Virginia was less sanguine than Leonard about the project. She wrote to Roger Fry that she was alarmed at the Press ‘having laid out £800 in the works of Freud’. The stock arrived in July 1924, and was ‘dumped in a fortress the size of Windsor castle in ruins upon the floor’ in the basement at Tavistock Square. The head of their assistant, Miss Higgs, appeared ‘undaunted and garrulous above the battlements’. To her friend Molly MacCarthy, Virginia wrote impatiently ‘we are publishing Dr Freud, and I glance at the proof and read how Mr A. B. threw a bottle of red ink on to the sheets of his marriage bed to excuse his impotence to the housemaid, but threw it in the wrong place, which unhinged his wife’s mind, – and to this day she pours claret on the dinner table. We could all go on like that for hours; and yet these Germans think it proves something ? besides their own gull-like imbecility.’ (Letters iii, 133; 119; 134-5)

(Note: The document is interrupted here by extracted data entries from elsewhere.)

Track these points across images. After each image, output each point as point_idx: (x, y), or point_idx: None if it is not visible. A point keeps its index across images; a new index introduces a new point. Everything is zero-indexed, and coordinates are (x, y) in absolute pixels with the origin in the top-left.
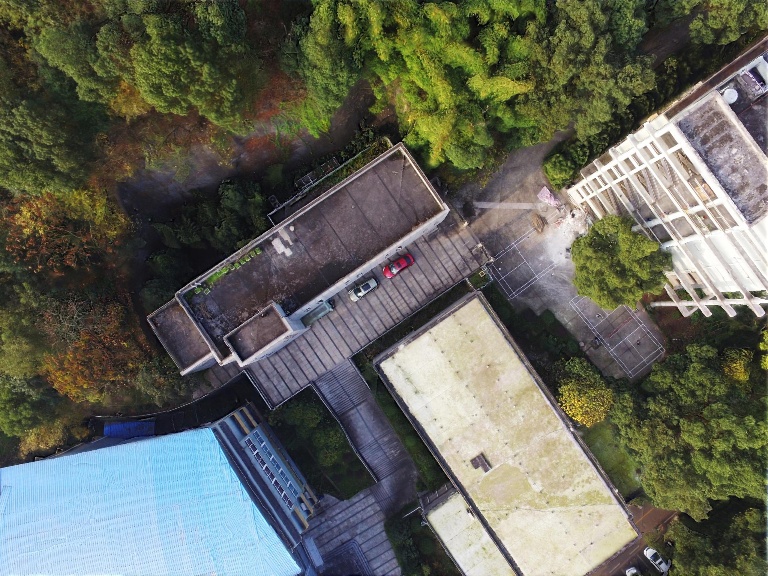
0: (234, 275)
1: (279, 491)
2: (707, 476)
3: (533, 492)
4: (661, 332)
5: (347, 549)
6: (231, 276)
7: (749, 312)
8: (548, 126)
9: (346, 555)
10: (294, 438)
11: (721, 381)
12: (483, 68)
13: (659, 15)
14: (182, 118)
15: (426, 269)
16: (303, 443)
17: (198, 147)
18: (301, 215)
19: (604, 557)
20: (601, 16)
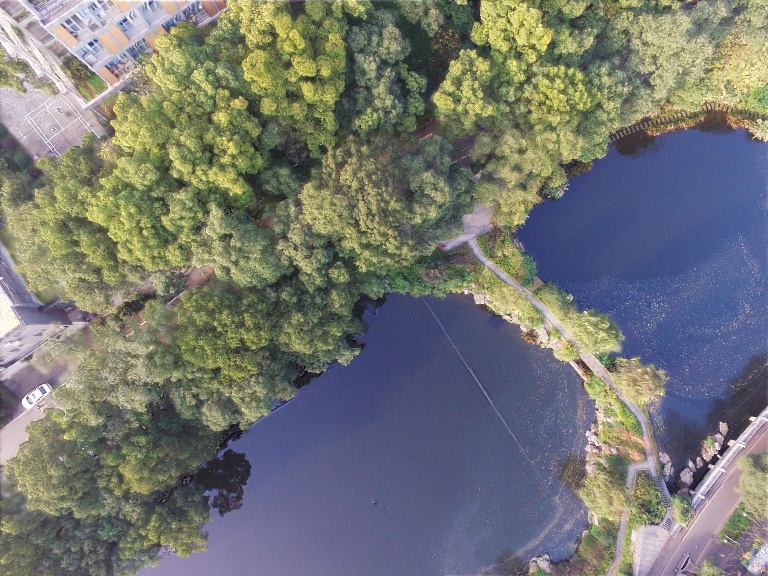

Virginia’s impatience can be explained in several ways: she was certainly uneasy about the £800 that the Hogarth Press had laid out, but it may also have been connected with her own experiences of ‘mind’ doctors during her 1913 breakdown, reflected in her sinister portrait of Sir William Bradshaw, the defender of ‘proportion’ in Mrs Dalloway. Her anxieties and inhibitions may have contributed to her resistance, as perhaps did her feelings of guilt towards her younger brother Adrian. Adrian and his wife Karin were both currently being analysed by James Glover, and were simultaneously training to become doctors. Adrian’s analysis put a great strain on his marriage, and for several years he and Karin lived apart. Virginia reported to her sister Vanessa that ‘his tragedy – as the dr calls it – is all our doing.

He was suppressed as a child.’ (Letters iii, 43) Her diary account is scarcely more sympathetic: ‘Adrian is altogether broken up by psychoanalysis … I am probably responsible. I should have paired with him, instead of hanging on to the elders. So he wilted, pale, under a great stone of vivacious brothers and sisters … [Karin] does not fertilise the sunk places in Adrian. Neither did I. Had mother lived, or father been screened off ? well, it puts it too high to call it a tragedy . . . For my part, I doubt if family life has all the power of evil attributed to it, or psycho-analysis of good.’ (Diary ii, 242) Yet less than three years later, the opening scene of her next novel, To the Lighthouse, revealed both imaginative sympathy and an almost Freudian insight into Adrian’s feelings in depicting those of little James Ramsay.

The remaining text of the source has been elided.